Hospitality update: Growth in demand, wellness, and sustainability (Podcast included)
The state of the hospitality industry—and the trends to watch—are discussed with IMEG Director of Hospitality Bob Winter in the first in a series of episodes featuring the firm’s market leaders.
“Last year, 2022, was a tremendous year in the market for design and construction,” Bob says, citing the recovery of occupancy rates as the industry emerged from the pandemic. “I have seen a little bit of a headwind this year with some of our projects due to the cost of construction and the cost of money.” However, he adds, there are still a lot of “pent-up opportunities that are coming online,” along with growing demand for more hotels in urban and resort environments.

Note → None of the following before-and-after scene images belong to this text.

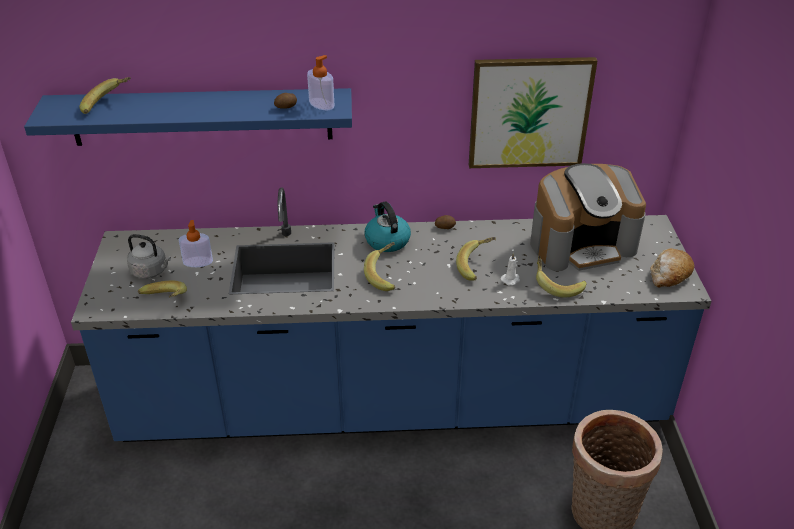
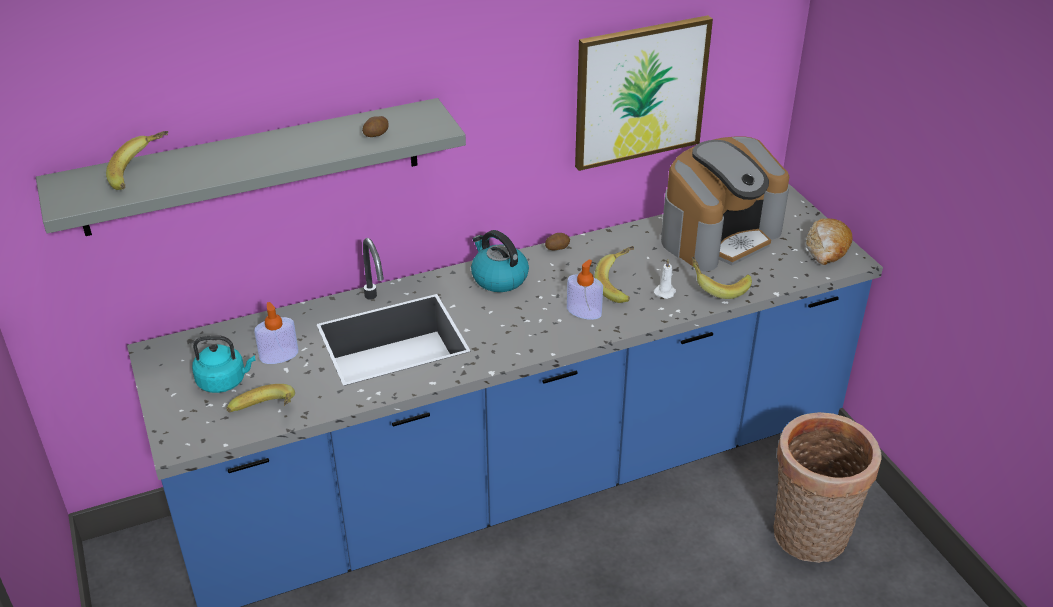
camera: 20 degrees left, 0 degrees up
blue shelf [24,88,352,146] -> grey shelf [36,98,466,236]
grey kettle [127,234,171,279] -> turquoise kettle [192,335,256,393]
soap dispenser [307,55,334,110] -> soap dispenser moved to [567,260,603,320]
banana [364,242,395,291] -> none

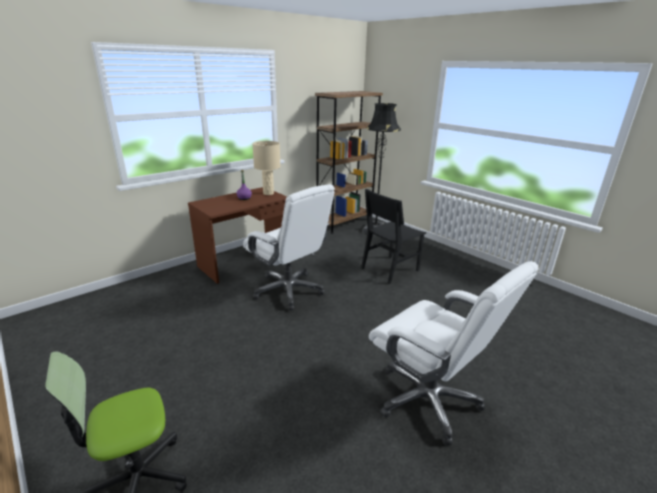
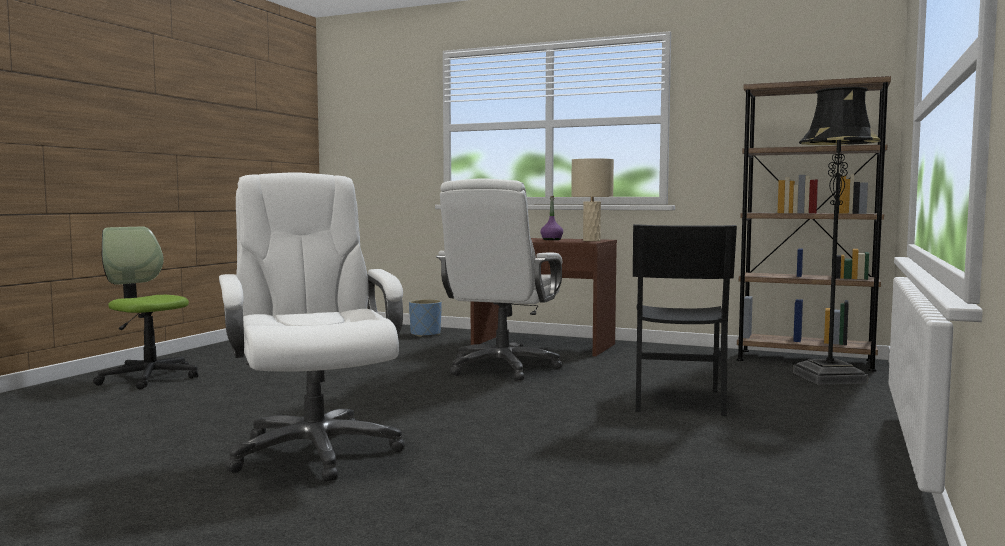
camera: 65 degrees right, 20 degrees down
black chair [361,189,426,284] -> black chair turned 105 degrees counterclockwise [633,224,737,416]
white office chair [369,261,539,445] -> white office chair turned 135 degrees clockwise [219,172,405,482]
none -> blue planter [409,299,442,337]

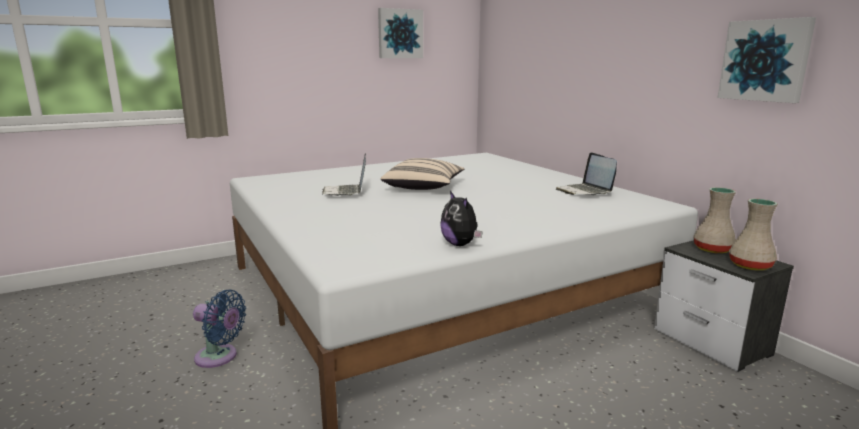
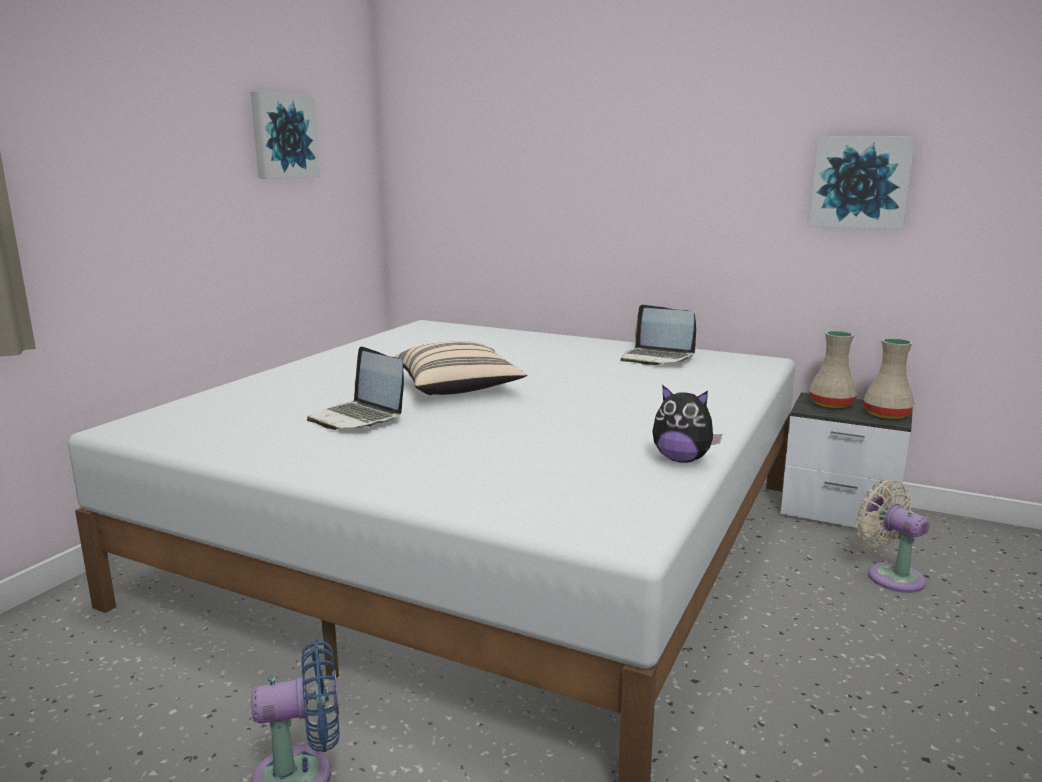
camera: 35 degrees left, 0 degrees up
none -> beige fan [856,480,930,593]

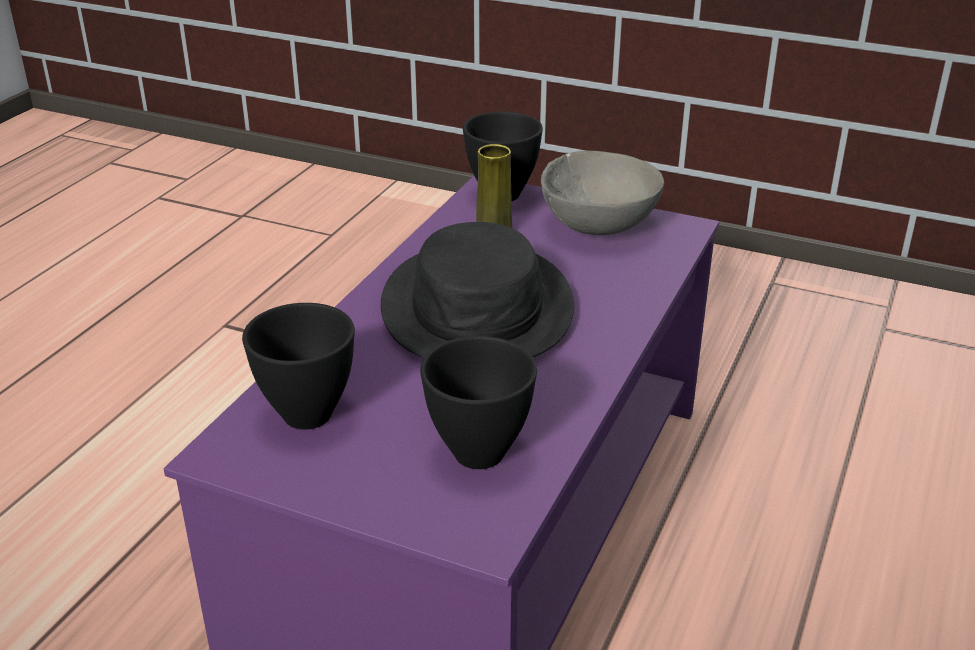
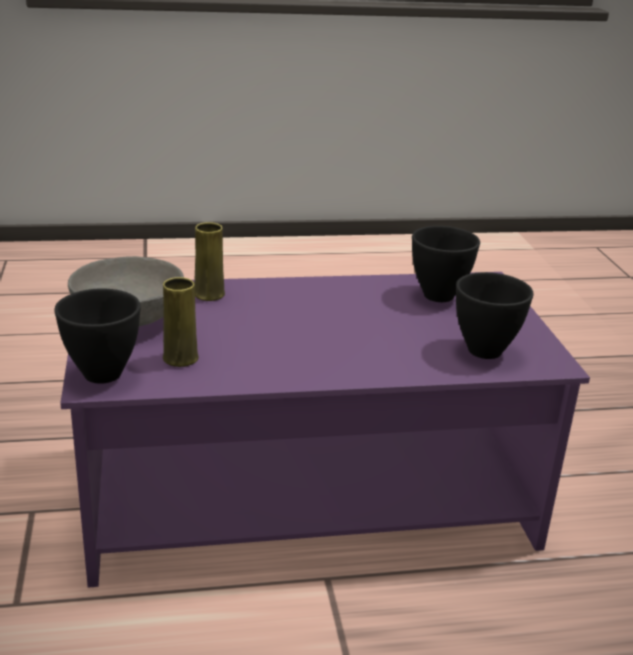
camera: 125 degrees left, 5 degrees down
black hat [381,222,574,358] -> none
none -> yellow vase [195,222,225,301]

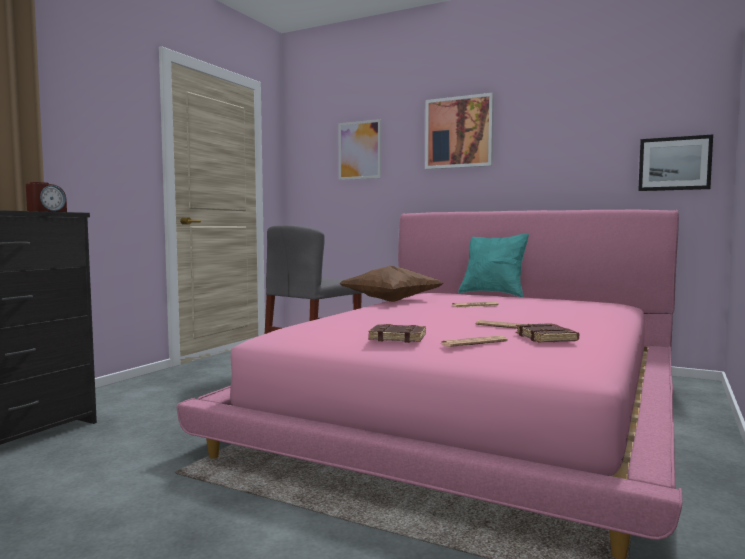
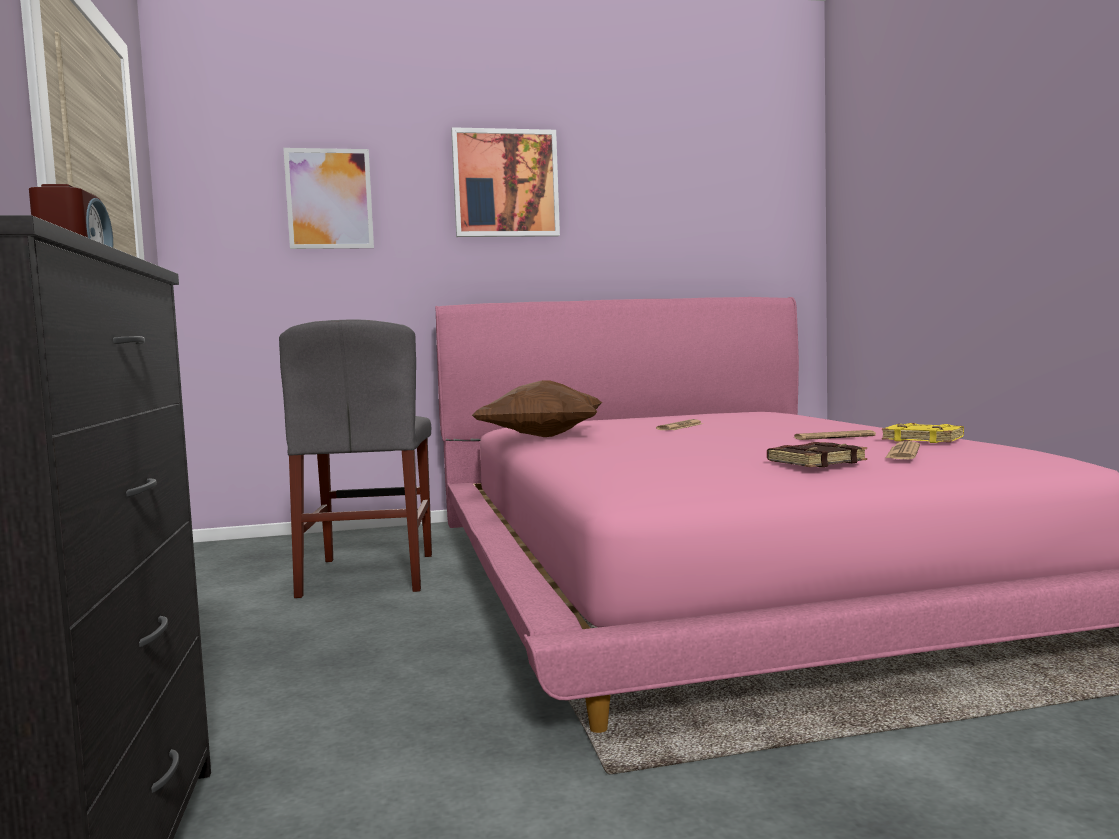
camera: 40 degrees left, 0 degrees up
turquoise pillow [458,233,529,297] -> none
brown book [516,323,579,342] -> yellow book [882,423,964,443]
picture [638,135,713,191] -> none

Bob also sees a growing focus on sustainability and energy efficiency, as well as continued growth in properties with a focus on wellness. “Many of the major brands have wellness hotels that are really retreats and are located in places like Sedona or Palm Springs or in wilderness settings, but they’re also in top urban markets, too. These are places where people can go to experience various mind and body rejuvenation or even a much more focused healing and recovery experience, with medical staff and licensed therapists.”
Bob is no stranger to the concept of wellness retreats. In 1912 his great grandfather opened the Hotel Thermia Palace in Czechoslovakia, one of the world’s first wellness resorts.
“It was built on natural hot springs and there were mud baths; people from throughout central Europe would go there for treatment, primarily for rheumatism,” he says. Though no longer owned by the Winter family, the Thermia Palace exists to this day as a luxury spa and wellness hotel catering to clients worldwide. Those who cross the bridge onto the property pass a statue of a man breaking his crutch—a likeness of Bob’s great grandfather and a symbol of the retreat’s long-standing healing properties.
“It’s still a very popular place,” says Bob, who has visited the site.
The Winter family’s hospitality legacy transferred to the U.S. at the outbreak of World War 2, when Bob’s grandmother emigrated with her sons to the U.S. She soon became the country’s first female general manager of a major urban hotel, the Hotel Pearson in Chicago. Bob continues the family legacy today as IMEG’s director of hospitality.
“It’s the ‘giant circle’,” he says. “It’s been an interesting journey.”